Work instruction A: Summarize the passage about Bergoglio in two sentences.

Page text:
= = =

But years later, after he was appointed cardinal by Pope John Paul II in 2001, Bergoglio became a constant presence in the villas, as the extremely poor neighborhoods on the outskirts of Buenos Aires are known. The intensity of his commitment to this population perplexed many observers; by that point, Bergoglio had developed a reputation for centrism on matters theological and political. He had walked a thin line during the “Dirty War” that roiled Argentina in the late 1970s and early 1980s, which saw the country’s brutal military dictatorship and its right-wing allies murder or “disappear” tens of thousands of suspected socialists and dissidents. Some Jesuit priests under his supervision who opposed the junta were imprisoned, tortured, and even threatened with execution. Bergoglio intervened with military authorities in order to secure the priests’ release and arrange for them to leave the country. He also helped a number of left-wing activists escape from Argentina, hiding them on church property, providing them with false documents, and driving them to the airport. But he never publicly criticized the military dictatorship; partly as a result, Douthat writes, “the entire Argentine church was a compromised force during the junta’s rule.” Later, in the years just before he became pope, Bergoglio butted heads with Argentina’s leftist president, Cristina Fernández de Kirchner, accusing her of corruption and cronyism. And yet, at the same time, he did not align himself with Kirchner’s upper-class, conservative Catholic foes.

= = =

Records from a data source:
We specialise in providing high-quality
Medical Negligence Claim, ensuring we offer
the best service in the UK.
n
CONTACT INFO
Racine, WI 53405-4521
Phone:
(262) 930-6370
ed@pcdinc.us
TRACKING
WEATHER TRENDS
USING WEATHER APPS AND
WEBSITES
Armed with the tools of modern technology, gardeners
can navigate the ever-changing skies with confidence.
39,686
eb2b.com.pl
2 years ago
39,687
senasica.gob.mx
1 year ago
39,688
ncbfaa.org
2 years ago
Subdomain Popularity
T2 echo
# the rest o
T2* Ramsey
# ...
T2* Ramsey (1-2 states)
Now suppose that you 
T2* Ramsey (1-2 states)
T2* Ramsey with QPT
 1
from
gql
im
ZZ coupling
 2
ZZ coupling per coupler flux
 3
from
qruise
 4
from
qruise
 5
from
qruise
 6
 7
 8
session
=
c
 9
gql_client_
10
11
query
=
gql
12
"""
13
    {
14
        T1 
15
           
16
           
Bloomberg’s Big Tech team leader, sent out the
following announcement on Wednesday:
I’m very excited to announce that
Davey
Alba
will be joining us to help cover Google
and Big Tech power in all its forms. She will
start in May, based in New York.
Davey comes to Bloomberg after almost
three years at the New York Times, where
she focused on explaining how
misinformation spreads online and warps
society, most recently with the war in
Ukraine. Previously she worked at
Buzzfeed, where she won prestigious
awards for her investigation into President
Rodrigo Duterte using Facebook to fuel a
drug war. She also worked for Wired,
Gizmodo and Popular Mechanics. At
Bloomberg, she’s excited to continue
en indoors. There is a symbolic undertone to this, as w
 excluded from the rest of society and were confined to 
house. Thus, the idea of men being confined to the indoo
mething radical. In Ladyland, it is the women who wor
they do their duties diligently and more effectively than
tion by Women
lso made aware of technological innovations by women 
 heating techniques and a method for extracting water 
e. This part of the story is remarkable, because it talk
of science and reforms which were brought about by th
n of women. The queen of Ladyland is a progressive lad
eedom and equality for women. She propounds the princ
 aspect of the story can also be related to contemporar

= = =

Work instruction B: Select every line of the rows that contains the word "story", matching case exactly.

Exercise output A: After becoming a cardinal in 2001, Bergoglio was a constant presence in the poor villas on the outskirts of Buenos Aires, which perplexed observers who knew him for his centrism. During the Dirty War he helped imprisoned Jesuit priests and left-wing activists but never publicly criticized the dictatorship, and before becoming pope he clashed with President Cristina Fernández de Kirchner without aligning himself with her conservative Catholic foes.

Exercise output B:
e. This part of the story is remarkable, because it talk
 aspect of the story can also be related to contemporar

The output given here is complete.